Hipkins and Prime Minister Jacinda Ardern first disputed that the pay restraint was a “freeze” because those on collective agreements with increases already built-in would still see their salary increase. It was never suggested that the Government would not honour its existing contracts.
Following the meetings with the unions both sides told media that the restraint was not in fact a “freeze” but just an opening position for collective bargaining negotiations, which would be entered into in good faith.
Council of Trade Unions President Richard Wagstaff said there was now room for cost-of-living increases in those discussions.
“It was also agreed that there is scope to discuss cost of living increases in negotiations for all union members covered by collectives, with higher increases for low paid workers and that there is no pay freeze,” Wagstaff said.
Hipkins confirmed this, but said this had always been the case.
“Cost of living increases are in scope to be discussed during negotiations, as they always were.”

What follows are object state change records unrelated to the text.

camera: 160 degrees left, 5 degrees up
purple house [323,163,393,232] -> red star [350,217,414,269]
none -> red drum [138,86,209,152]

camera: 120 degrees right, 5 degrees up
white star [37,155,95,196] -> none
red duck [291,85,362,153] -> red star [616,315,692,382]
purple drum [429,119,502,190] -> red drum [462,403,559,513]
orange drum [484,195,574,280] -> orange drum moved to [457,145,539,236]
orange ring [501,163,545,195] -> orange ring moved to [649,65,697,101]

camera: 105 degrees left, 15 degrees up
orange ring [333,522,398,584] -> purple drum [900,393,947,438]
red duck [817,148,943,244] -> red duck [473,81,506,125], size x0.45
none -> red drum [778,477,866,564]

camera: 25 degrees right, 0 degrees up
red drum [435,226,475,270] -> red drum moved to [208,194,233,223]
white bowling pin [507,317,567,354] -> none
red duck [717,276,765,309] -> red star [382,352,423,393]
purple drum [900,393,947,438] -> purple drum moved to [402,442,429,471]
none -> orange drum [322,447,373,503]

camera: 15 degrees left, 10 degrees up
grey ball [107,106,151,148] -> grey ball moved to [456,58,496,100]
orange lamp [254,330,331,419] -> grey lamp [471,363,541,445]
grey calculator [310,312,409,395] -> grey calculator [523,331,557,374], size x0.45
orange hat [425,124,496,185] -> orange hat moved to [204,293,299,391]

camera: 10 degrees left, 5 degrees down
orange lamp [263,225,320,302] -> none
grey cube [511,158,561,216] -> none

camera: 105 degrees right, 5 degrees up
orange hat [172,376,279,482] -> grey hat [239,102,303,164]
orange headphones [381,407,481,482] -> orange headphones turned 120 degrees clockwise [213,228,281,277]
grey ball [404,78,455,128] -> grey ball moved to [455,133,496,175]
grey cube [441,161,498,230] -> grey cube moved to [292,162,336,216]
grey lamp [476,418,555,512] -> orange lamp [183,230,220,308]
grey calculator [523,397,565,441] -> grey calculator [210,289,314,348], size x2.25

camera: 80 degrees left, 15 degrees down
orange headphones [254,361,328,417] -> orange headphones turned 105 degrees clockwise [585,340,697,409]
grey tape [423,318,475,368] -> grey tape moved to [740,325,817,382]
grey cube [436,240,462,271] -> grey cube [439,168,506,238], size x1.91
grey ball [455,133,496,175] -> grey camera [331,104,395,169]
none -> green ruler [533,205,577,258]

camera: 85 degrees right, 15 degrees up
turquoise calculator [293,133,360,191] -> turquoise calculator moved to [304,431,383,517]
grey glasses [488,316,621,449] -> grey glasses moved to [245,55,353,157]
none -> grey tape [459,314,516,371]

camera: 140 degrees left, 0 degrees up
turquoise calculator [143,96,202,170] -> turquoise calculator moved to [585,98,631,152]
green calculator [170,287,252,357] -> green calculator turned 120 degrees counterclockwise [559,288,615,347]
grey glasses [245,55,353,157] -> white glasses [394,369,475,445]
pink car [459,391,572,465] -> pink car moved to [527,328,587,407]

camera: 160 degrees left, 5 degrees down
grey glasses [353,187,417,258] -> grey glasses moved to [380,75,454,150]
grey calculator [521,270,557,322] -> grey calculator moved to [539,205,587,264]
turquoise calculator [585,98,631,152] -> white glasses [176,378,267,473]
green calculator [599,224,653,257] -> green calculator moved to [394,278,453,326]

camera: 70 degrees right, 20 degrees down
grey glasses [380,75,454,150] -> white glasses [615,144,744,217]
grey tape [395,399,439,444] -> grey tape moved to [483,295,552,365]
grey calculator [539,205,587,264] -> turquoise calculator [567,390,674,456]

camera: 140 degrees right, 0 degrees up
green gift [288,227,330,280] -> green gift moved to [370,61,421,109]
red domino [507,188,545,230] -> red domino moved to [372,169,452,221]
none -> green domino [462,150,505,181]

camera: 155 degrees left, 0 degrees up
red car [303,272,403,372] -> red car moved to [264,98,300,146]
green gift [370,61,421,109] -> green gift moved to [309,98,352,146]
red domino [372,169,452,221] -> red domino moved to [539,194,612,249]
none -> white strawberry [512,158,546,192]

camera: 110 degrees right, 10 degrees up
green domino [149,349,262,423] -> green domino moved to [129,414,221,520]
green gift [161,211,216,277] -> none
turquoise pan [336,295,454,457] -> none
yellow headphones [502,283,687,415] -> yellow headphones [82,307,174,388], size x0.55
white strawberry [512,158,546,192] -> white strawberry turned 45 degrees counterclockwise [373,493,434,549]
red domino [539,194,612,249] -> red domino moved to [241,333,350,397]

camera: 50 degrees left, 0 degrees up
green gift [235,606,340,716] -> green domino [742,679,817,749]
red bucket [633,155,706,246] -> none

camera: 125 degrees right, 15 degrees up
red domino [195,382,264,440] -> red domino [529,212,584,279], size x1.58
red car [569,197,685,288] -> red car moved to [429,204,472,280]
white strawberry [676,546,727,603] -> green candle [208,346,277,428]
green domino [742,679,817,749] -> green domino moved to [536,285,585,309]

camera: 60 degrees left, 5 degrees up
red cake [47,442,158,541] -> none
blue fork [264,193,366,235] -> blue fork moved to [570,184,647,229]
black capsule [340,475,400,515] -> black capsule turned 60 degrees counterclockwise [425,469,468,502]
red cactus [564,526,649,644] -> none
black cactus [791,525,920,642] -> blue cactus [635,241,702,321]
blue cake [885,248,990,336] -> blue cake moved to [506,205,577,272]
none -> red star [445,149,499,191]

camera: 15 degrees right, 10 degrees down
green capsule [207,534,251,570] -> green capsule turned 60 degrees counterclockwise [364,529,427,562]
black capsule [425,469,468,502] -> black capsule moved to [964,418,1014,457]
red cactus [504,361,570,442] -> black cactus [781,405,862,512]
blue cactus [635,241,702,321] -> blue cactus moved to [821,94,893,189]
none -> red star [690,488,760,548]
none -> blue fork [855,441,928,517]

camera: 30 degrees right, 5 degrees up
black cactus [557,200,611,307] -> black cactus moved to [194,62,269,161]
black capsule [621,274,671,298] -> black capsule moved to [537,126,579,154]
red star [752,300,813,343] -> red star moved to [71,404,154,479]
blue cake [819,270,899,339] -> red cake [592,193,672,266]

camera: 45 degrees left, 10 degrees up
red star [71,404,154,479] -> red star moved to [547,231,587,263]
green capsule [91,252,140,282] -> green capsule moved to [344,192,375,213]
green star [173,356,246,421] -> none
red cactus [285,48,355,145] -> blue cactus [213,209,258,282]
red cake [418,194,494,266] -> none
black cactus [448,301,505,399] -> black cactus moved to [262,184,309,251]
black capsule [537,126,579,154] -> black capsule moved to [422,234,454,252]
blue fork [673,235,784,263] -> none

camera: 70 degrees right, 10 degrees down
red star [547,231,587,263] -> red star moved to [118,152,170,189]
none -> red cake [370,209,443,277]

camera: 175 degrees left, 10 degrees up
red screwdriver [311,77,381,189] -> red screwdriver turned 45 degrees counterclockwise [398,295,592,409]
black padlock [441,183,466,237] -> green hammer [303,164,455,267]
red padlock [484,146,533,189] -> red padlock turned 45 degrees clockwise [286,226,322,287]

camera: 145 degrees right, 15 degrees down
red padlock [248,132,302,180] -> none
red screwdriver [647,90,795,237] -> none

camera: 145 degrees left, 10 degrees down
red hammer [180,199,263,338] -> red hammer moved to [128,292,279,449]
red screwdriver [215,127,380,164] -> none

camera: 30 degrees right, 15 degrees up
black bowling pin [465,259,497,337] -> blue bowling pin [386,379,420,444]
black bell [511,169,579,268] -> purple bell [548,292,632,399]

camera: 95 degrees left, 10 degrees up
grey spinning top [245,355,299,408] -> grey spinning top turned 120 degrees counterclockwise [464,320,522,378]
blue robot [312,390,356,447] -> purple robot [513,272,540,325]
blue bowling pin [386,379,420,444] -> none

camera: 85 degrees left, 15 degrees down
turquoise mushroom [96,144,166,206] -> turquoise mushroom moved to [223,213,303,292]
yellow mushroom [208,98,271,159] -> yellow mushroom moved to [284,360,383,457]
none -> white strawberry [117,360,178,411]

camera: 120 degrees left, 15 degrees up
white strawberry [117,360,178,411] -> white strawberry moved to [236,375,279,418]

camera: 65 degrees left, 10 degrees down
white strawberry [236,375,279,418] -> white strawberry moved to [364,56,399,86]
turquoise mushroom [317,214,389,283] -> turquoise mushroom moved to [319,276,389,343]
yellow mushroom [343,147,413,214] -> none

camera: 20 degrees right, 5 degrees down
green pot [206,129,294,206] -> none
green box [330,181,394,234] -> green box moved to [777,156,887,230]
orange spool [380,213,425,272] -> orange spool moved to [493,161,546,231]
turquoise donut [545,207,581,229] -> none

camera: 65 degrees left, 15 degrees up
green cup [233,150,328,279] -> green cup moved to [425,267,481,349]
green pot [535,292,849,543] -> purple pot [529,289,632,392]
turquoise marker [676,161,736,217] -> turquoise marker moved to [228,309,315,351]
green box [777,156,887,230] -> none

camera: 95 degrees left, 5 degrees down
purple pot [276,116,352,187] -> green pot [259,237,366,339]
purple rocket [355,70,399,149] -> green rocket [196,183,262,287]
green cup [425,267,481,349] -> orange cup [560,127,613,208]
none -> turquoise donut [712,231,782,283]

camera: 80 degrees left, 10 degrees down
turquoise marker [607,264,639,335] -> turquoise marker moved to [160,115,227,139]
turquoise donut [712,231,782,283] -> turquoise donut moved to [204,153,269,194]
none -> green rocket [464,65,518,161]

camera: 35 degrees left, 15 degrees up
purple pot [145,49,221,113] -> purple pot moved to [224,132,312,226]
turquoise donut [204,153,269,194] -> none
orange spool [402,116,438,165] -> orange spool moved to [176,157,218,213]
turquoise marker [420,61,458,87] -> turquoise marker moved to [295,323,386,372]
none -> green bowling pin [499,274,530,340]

This is despite Hipkins saying clearly last Wednesday that pay increases for those earning between $60,000 and $100,000 would only be considered under “special circumstances” – something Finance Minister Grant Roberston called an “exceptions regime.”
“Any pay increase over the next three years will be targeted to low-income public servants, that’s those earning less than $60,000 per year,” Hipkins said at the time.
“For those in between [$60,000 and $100,000,] pay adjustments will be considered in special circumstances, but they will need to work through the Public Service Commission.”
Hipkins was also asked directly about the cost of living going up over the three years of the policy, and responded by noting that public sector pay had outpaced private sector pay in recent years.
I am pleased to see the walk back of earlier comments. But I am wondering why the ministers involved did not realise that the announcement would be so incendiary.